No one answered this week's problem. You can find the solution below.
[sp]Proof: Let $g:\mathbb{C}^{\ast}\rightarrow\mathbb{C}$, $g(z)=f(1/z)$. Clearly, $g$ is holomorphic everywhere except the origin. We now determine what type of singularity occurs for $g$ at the origin. If $z=0$ is a removable singularity for $g$, then $g$ is bounded on a closed disk centered at $z=0$, which implies that $f$ is bounded outside this closed circle containing $z=0$. But $f$ is bounded on the closed circle, since $f$ is continuous; therefore $f$ is bounded. Therefore, since $f$ is entire and bounded, $f$ is constant by Liouville's Theorem, which contradicts the injectivity of $f$. Thus, $z=0$ is not a removable singularity for $g$.
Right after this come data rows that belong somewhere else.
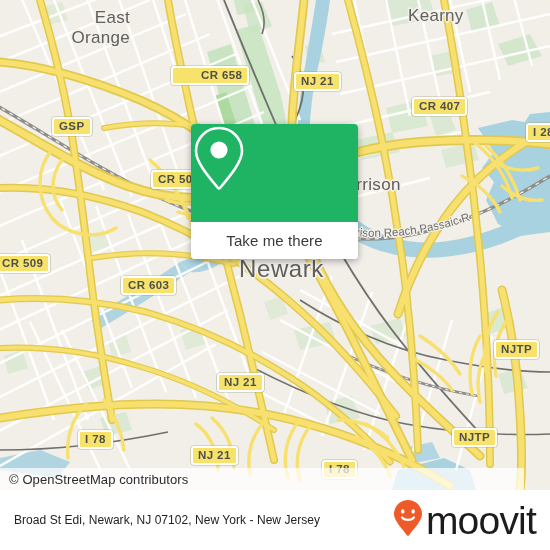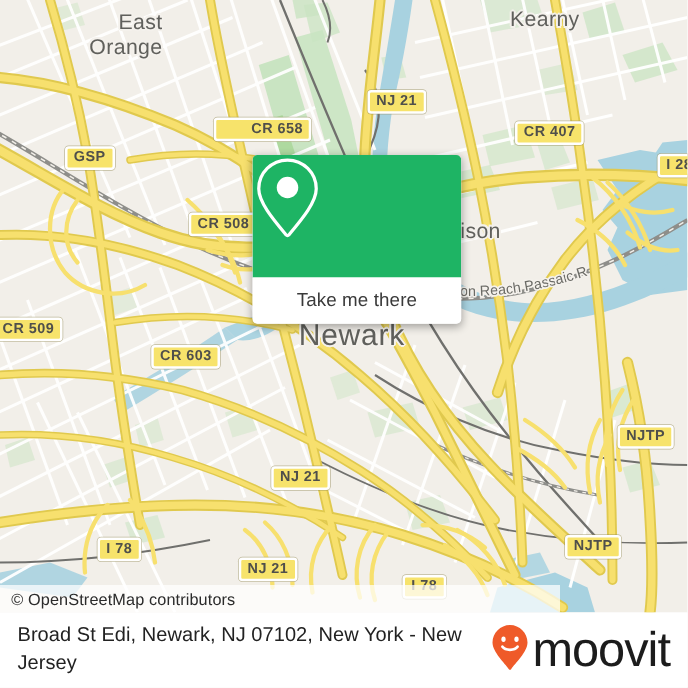--- a/index.html
+++ b/index.html
@@ -59,37 +59,36 @@
     fill: #6b6b66;
     paint-order: stroke;
     stroke: #f4f1ec;
     stroke-width: 2.6px;
     stroke-linejoin: round;
   }
 
   
   .attribution {
     position: absolute; left: 0; top: 468px;
-    width: 448px; height: 22px;
+    width: 524px; height: 22px;
     background: rgba(255,255,255,.72);
     display: flex; align-items: center;
   }
   .attribution span {
     font-size: 13px; color: #2b2b2b; padding-left: 9px; letter-spacing: .1px;
   }
 
   
   .card {
     position: absolute; left: 191px; top: 124px;
     width: 167px; height: 135px;
     border-radius: 4px;
     box-shadow: 0 2px 7px rgba(0,0,0,.33);
     overflow: hidden;
     background: #ffffff;
-    margin-left: 11px;
   }
   .card-hero {
     height: 98px; width: 100%;
     background: #1eb464;
     display: flex; align-items: center; justify-content: center;
   }
   .card-footer {
     height: 37px; width: 100%;
     background: #ffffff;
     display: flex; align-items: center; justify-content: center;
@@ -100,21 +99,21 @@
 
   
   .footer {
     position: absolute; left: 0; top: 490px;
     width: 550px; height: 60px;
     background: #ffffff;
     display: flex; align-items: center; justify-content: space-between;
     padding: 0 14px 0 14px;
   }
   .footer-title {
-    font-size: 16px; color: #222222;
+    font-size: 12px; color: #222222;
     line-height: 22px; max-width: 370px;
     letter-spacing: .05px;
   }
   .brand { display: flex; align-items: center; gap: 3px; flex: none; }
   .brand-word { font-size: 39px; color: #1c1c1c; letter-spacing: -.8px; line-height: 31px; }
 </style>
 </head>
 <body>
 
 <div id="app">
@@ -321,21 +320,21 @@
       <g class="river-label">
         <text><textPath href="#riverPath" startOffset="2%" id="river-text-path">Harrison Reach Passaic R</textPath></text>
       </g>
     </svg>
 
     <div class="lbl lbl-place" style="left:58px; top:8px; width:72px; line-height:20px;">East<br>Orange</div>
     <div class="lbl lbl-place" style="left:408px; top:6px;">Kearny</div>
     <div class="lbl lbl-place" style="left:334px; top:175px;">Harrison</div>
     <div class="lbl lbl-city" style="left:239px; top:255px;">Newark</div>
 
-    <div class="shield" style="left:171px; top:94px;padding-left:28px;">CR 658</div>
+    <div class="shield" style="left:171px; top:66px;padding-left:28px;">CR 658</div>
     <div class="shield" style="left:294px; top:72px;">NJ 21</div>
     <div class="shield" style="left:412px; top:97px;">CR 407</div>
     <div class="shield" style="left:526px; top:123px;">I 280</div>
     <div class="shield" style="left:52px;  top:117px;">GSP</div>
     <div class="shield" style="left:151px; top:170px;">CR 508</div>
     <div class="shield" style="left:-5px;  top:254px;">CR 509</div>
     <div class="shield" style="left:121px; top:276px;">CR 603</div>
     <div class="shield" style="left:494px; top:340px;">NJTP</div>
     <div class="shield" style="left:217px; top:373px;">NJ 21</div>
     <div class="shield" style="left:452px; top:428px;">NJTP</div>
Now suppose that $0$ is an essential singularity of $g$. Then, by the Cassorati-Weierstrass Theorem, if we chose a punctured disk at the origin $D\backslash\{0\}$, then $g(D\backslash\{0\})$ is dense in $\mathbb{C}$. This implies $f(\{|z|>r\})$ is dense in $\mathbb{C}$. But $f(\{|z|<r\})$ is open because any holomorphic mapping is open. Then $f(\{|z|>r\})\cap f(\{|z|<r\})\neq\emptyset$, which also contradicts the injectivity of $f$.
Therefore, $0$ is a pole of $g$. Since the Laurent series expansion is unique, and the principal part of $g$ is the same as the analytic part of $f$, it follows that the analytic part of $f$ has finitely many terms in it, i.e. $f$ is a polynomial. Since $f$ is injective, $f$ can have at most one root. Since $f$ can't be constant due to one of the previous cases, it follows that $f$ can only be of the form $f(z)=az+b$ where $a,b\in\mathbb{C}$ and $a\neq 0$.[/sp]